(Collection entries)
# # # #
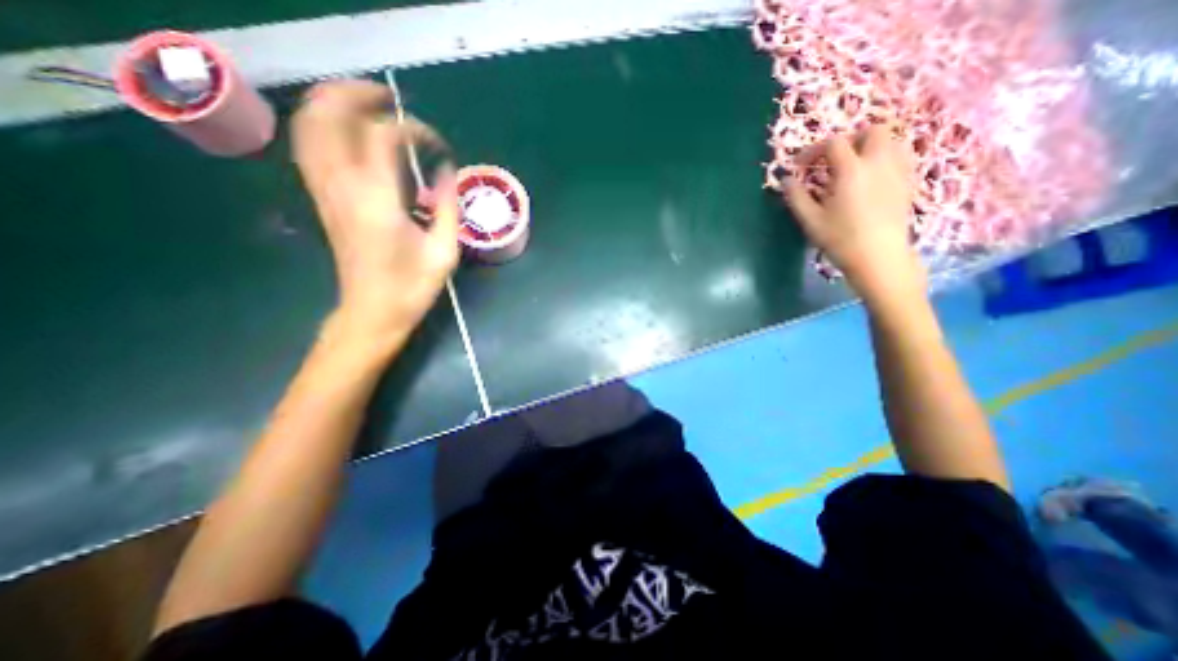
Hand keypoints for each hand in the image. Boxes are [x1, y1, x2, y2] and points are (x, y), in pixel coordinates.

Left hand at [295, 77, 458, 346]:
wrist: (372, 311)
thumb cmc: (412, 285)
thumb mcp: (444, 251)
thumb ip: (447, 206)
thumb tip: (448, 171)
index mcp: (377, 199)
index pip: (384, 136)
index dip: (414, 129)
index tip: (437, 143)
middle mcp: (342, 185)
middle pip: (329, 114)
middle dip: (359, 95)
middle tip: (391, 101)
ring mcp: (325, 191)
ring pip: (309, 125)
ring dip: (334, 104)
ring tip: (368, 105)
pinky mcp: (322, 199)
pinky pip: (309, 147)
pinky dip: (323, 126)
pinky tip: (349, 133)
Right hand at [784, 124, 923, 299]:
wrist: (878, 256)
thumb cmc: (840, 239)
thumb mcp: (810, 220)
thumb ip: (796, 197)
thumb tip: (786, 180)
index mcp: (851, 170)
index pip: (833, 143)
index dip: (813, 150)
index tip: (801, 166)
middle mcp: (879, 162)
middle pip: (871, 131)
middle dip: (849, 140)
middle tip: (832, 160)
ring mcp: (899, 170)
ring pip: (890, 140)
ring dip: (869, 147)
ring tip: (853, 166)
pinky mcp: (908, 182)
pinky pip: (901, 156)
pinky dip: (884, 158)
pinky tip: (871, 177)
# # # #
● What is being asked
A bare number is all that is asked for: the count of lines above that include "hand".

● Your response
3